L’operazione artistico-letteraria di Vittorio Balsebre è sovente indirizzata alle tematiche della comunicazione. Il tema del manifesto rappresenta un tassello per lungo tempo centrale nello sperimentalismo dell’autore. La serie dei “manifesti lacerati”, dai primi anni ’50, coeva alla pratica del decollage, ma in realtà più incline al piano del collage, condivide con queste la materia prima, ossia quegli elementi della comunicazione allora imperanti (manifesti, giornali), provvedendo alla strutturazione di immagini frammentarie, composite, le quali sembrano procedere per salti di codice, secondo un processo che tende ad inceppare l’organizzazione comunicativa, conducendola a quella stratificazione di materiali che appartiene alle sedimentazioni urbane, ma anche umane in quanto proprie dell’apparato cognitivo.
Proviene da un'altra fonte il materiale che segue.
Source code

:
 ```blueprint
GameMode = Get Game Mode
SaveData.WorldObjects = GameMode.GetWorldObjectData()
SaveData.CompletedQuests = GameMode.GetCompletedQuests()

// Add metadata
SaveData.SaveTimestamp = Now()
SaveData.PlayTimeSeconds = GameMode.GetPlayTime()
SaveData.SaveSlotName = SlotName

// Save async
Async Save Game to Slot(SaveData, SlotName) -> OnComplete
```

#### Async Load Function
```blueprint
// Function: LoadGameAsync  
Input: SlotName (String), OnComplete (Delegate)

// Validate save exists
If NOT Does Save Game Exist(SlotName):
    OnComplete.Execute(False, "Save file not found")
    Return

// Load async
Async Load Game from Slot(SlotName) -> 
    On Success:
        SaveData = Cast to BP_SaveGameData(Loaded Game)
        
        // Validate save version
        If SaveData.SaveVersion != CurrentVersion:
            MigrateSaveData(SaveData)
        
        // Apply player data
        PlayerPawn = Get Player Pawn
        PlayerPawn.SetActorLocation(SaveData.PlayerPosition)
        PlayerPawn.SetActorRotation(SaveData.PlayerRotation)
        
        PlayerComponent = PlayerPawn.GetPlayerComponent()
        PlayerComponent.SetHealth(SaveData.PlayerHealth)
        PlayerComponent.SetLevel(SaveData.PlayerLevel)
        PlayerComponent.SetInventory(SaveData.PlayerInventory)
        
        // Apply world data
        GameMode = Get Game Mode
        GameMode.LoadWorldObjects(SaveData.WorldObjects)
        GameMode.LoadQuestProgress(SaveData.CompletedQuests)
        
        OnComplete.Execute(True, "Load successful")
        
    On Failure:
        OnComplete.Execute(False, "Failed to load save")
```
In questo senso le realizzazioni di Balsebre risultano affette da un certo squilibrio, una mancanza di peso che si evidenzia nella messa in opera della materia, del tutto lontana dal vigore verbale di un Luigi Tola o, sul piano di una operatività differente, dal pathos compositivo di Vostell e Rotella.
Da ben altro rigore compositivo è caratterizzato il percorso dei “Fotograffiti”, al quale l’autore si indirizza verso gli anni ’80. La ripresa dell’elemento fotografico, già esplorato da Balsebre in riferimento alle sue ricerche di fotografia astratta sui Sassi di Matera negli anni ’50, conduce ad una serie “felice” dove la forza espressiva dell’autore si muove in un dialogo intenso con il segno, la materia e le cromie. Il segno “manuale” è un altro elemento che accompagna le operazioni di Balsebre. Che sia scritto o graffiato sulla pellicola di una fotografia, l’incedere manuale e intimo appare come momento regolatore delle sue operazioni, scandendone i tempi ed estendendo la propria portata ad un dialogo-ponte fra le diverse componenti in gioco nelle opere. In definitiva, nei “Fotograffiti”, è l’enfasi cromatica che segna la materia fotografica e autorale dandosi in corpo e strutturando il segno per vigore e trame compositive agili, ma al contempo incisive.